Job:
Your answer must be an exact copy of the records below, with no pictures in it.

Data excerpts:
Content starts
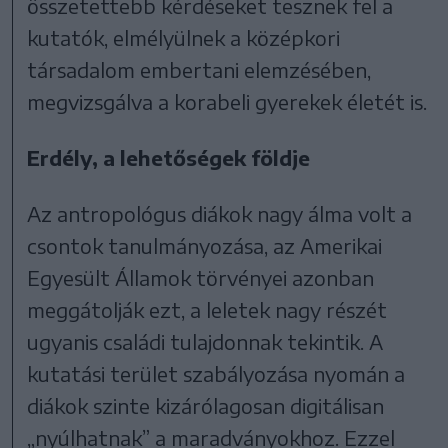
összetettebb kérdéseket tesznek fel a
kutatók, elmélyülnek a középkori
társadalom embertani elemzésében,
megvizsgálva a korabeli gyerekek életét is.
Erdély, a lehetőségek földje
Az antropológus diákok nagy álma volt a
csontok tanulmányozása, az Amerikai
Egyesült Államok törvényei azonban
meggátolják ezt, a leletek nagy részét
ugyanis családi tulajdonnak tekintik. A
kutatási terület szabályozása nyomán a
diákok szinte kizárólagosan digitálisan
„nyúlhatnak” a maradványokhoz. Ezzel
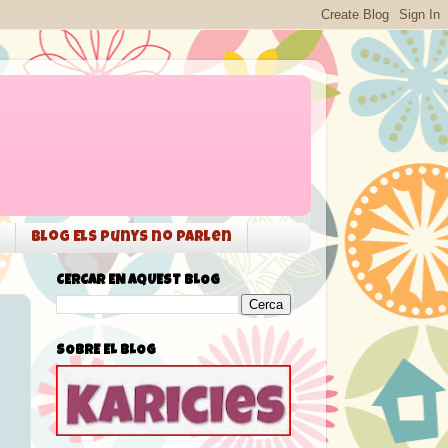
Blog Els punys no parlen
CERCAR EN AQUEST BLOG
SOBRE EL BLOG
Content ends
Task output:
összetettebb kérdéseket tesznek fel a
kutatók, elmélyülnek a középkori
társadalom embertani elemzésében,
megvizsgálva a korabeli gyerekek életét is.
Erdély, a lehetőségek földje
Az antropológus diákok nagy álma volt a
csontok tanulmányozása, az Amerikai
Egyesült Államok törvényei azonban
meggátolják ezt, a leletek nagy részét
ugyanis családi tulajdonnak tekintik. A
kutatási terület szabályozása nyomán a
diákok szinte kizárólagosan digitálisan
„nyúlhatnak” a maradványokhoz. Ezzel
Blog Els punys no parlen
CERCAR EN AQUEST BLOG
SOBRE EL BLOG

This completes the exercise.